The crowd grew thicker as we moved into the stalls, surprisingly so. Maybe I was just naive, but I was having a hard time thinking of this many people at a black market. But… here they were. Buying… black market things. One stall we passed had racks of exotic-looking weapons sitting behind, all glowing in a vaguely dangerous manner. Another was curtained off, and just said 'Curses’ on a cloth banner. That was weird. I wondered if it was a fraud, or if the person who ran it could… I don't know, cause bad luck or something.

Kai didn't seem to be headed for any particular stall, though. She darted through the crowd in the same effortless manner as before, headed as straight ahead as was possible with the haphazard layout of the place. She obviously had a goal in mind, even though she refused to tell me what it was.

“So,” I asked instead, “what was all that?”

She pursed her lips. “I, uh, used to sell some stuff here. You know, that I-”

“Stole. Yes, I remember.”

She laughed a laugh that didn't seem quite sincere. “Aha. Well, Vanderwaal bought some of said… stuff. I say bought, but it was really an exchange. He gave me some stuff that was valuable, I gave him some stuff that was valuable.”

“Only now he's decided,” I finished for her, guessing where this was going, “that he got a raw end of the deal, and so now he's trying to claim that you cheated him.”

She did the laugh again. “Yup. That is definitely what he's claiming.”

“What's that supposed to mean?”

“We-ell,” she hummed, “he's not… technically wrong?”

“Oh my god, are you kidding me?”

“Look,” she said defensively, “he was both an asshole and a creep. I was perfectly justified in maaaybe overestimating the value of certain things with him.”
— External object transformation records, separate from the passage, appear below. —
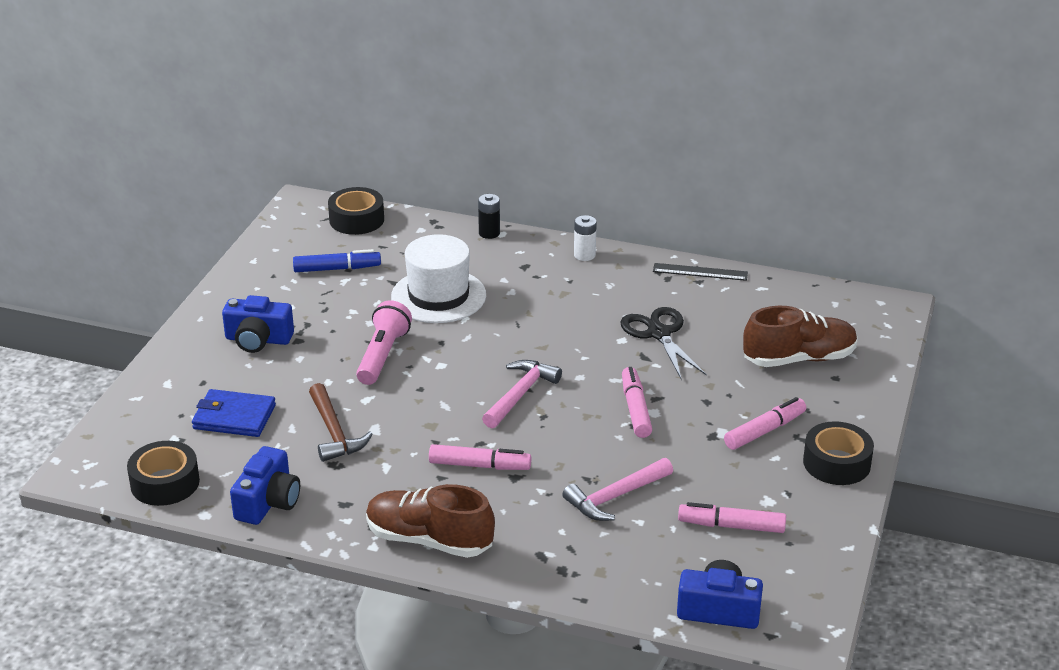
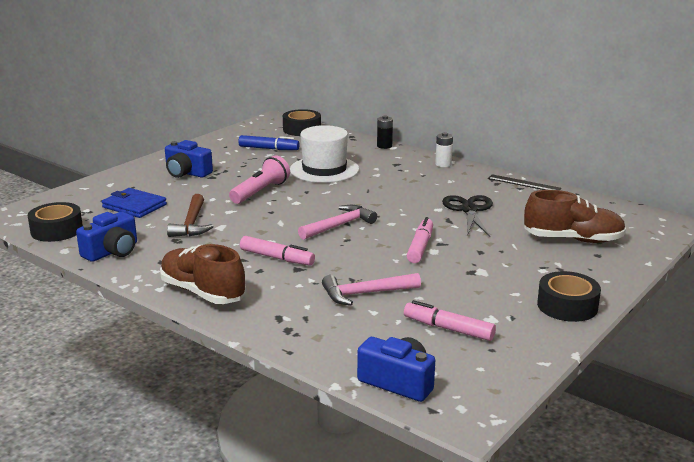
camera: 20 degrees right, 10 degrees down
(764, 431) = (516, 276): pink marker -> none

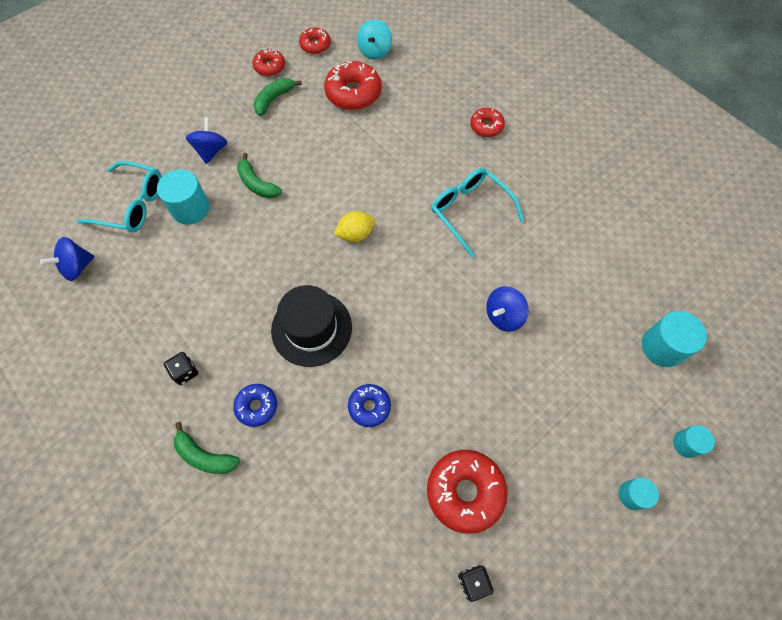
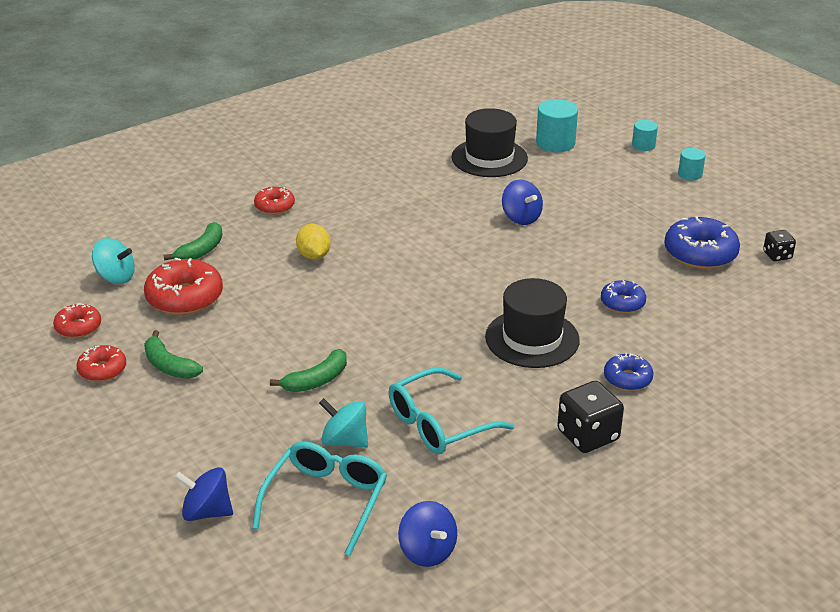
camera: 85 degrees left, 30 degrees down
(185, 372) = (588, 435): black dice -> black dice, size x1.74
(190, 208) = (345, 441): turquoise cylinder -> turquoise spinning top
(205, 456) = (688, 416): green banana -> green banana (201, 251)
(211, 151) = (246, 424): blue spinning top -> blue spinning top (207, 512)
(355, 234) = (409, 304): yellow lemon -> yellow lemon (314, 256)
(465, 491) = (700, 253): red donut -> blue donut
(470, 211) = (391, 226): turquoise glasses -> turquoise glasses (439, 424)
(612, 284) = (489, 158): none -> black hat

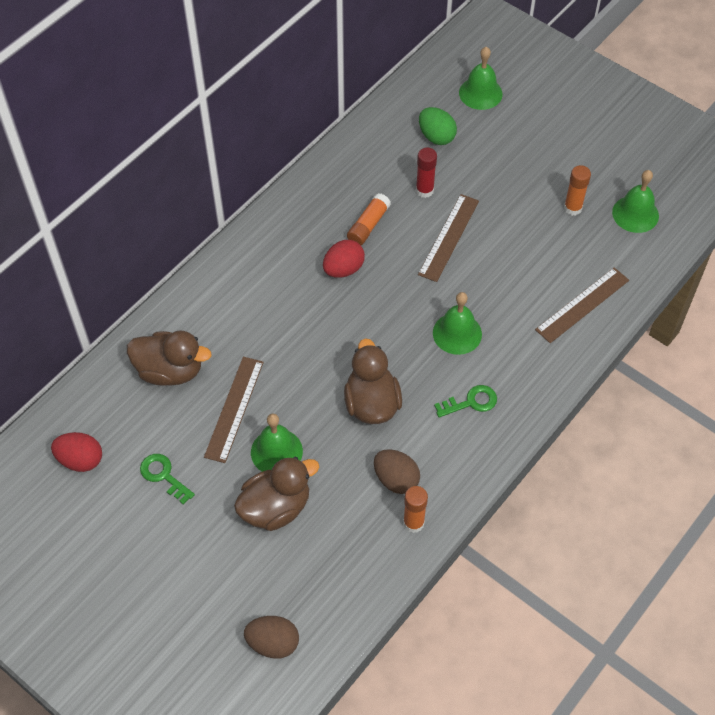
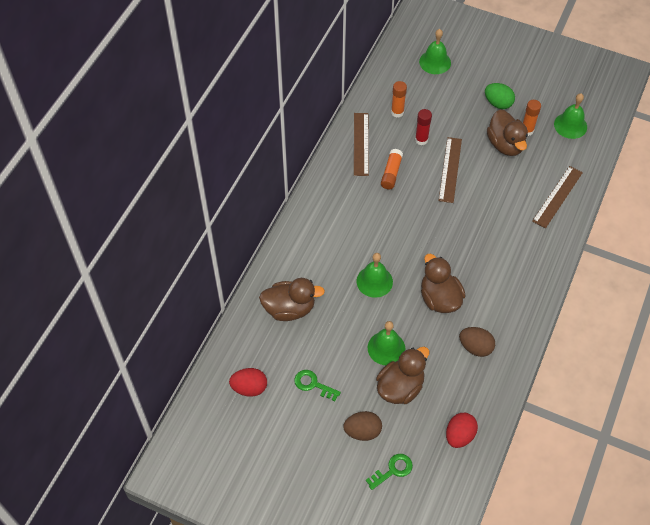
camera: 15 degrees left, 0 degrees up
(234, 409) = (345, 325): brown ruler -> brown ruler (361, 144)
(273, 643) = (433, 481): brown egg -> brown egg (362, 431)
(343, 269) = (385, 208): red egg -> red egg (459, 435)
(413, 523) = (498, 374): orange glue stick -> orange glue stick (397, 112)
(436, 136) = (415, 99): green egg -> green egg (498, 103)
(457, 333) = (480, 236): green bell -> green bell (374, 281)
(471, 402) = (507, 281): green key -> green key (393, 470)
(536, 221) = (505, 145): none -> brown duck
“So that comment about taking things to Ingrid, whom I'm assuming runs this place, that was a bluff.”

“Ingrid's more of an overseer, but yeah. If she actually found out, officially found out, I'd never be allowed back in here again, and Vanderwaal could settle the score without damaging his reputation here.”

“I'm guessing that wouldn't be pretty?”

“You guess correctly.” A figure, dressed head to toe in black combat fatigues and practically dripping with weaponry, bumped into her from the side, almost knocking her over. “Hey! Watch where you're going, jerk!”

“Go shove it where the sun don't shine,” replied the figure irritatedly before vanishing back into the crowd. Their accent was the strangest thing I'd ever heard; I couldn't even begin to guess what it was.

“Rude,” Kai sniffed, fixing her jacket. “Anyway, yeah. Vanderwaal shouldn't be a problem, hopefully.”

“Well, I'm certainly glad I didn't step in. Seems like you would've deserved anything that happened.”

She grinned at that. “I thought you were a hero. You'd let some poor innocent like me get beaten up?”

“Poor innocent, my butt.” The crowd suddenly thinned, and I looked up to realize we were standing at the base of the rubble pile beneath the hole in the wall. “Oh no.”

“Oh yeah.” She hopped up on a piece of rubble and began climbing the rubble towards the bottom of the hole. “Trust me, if you thought this was a big deal, what's on the other side will blow. Your. Mind.”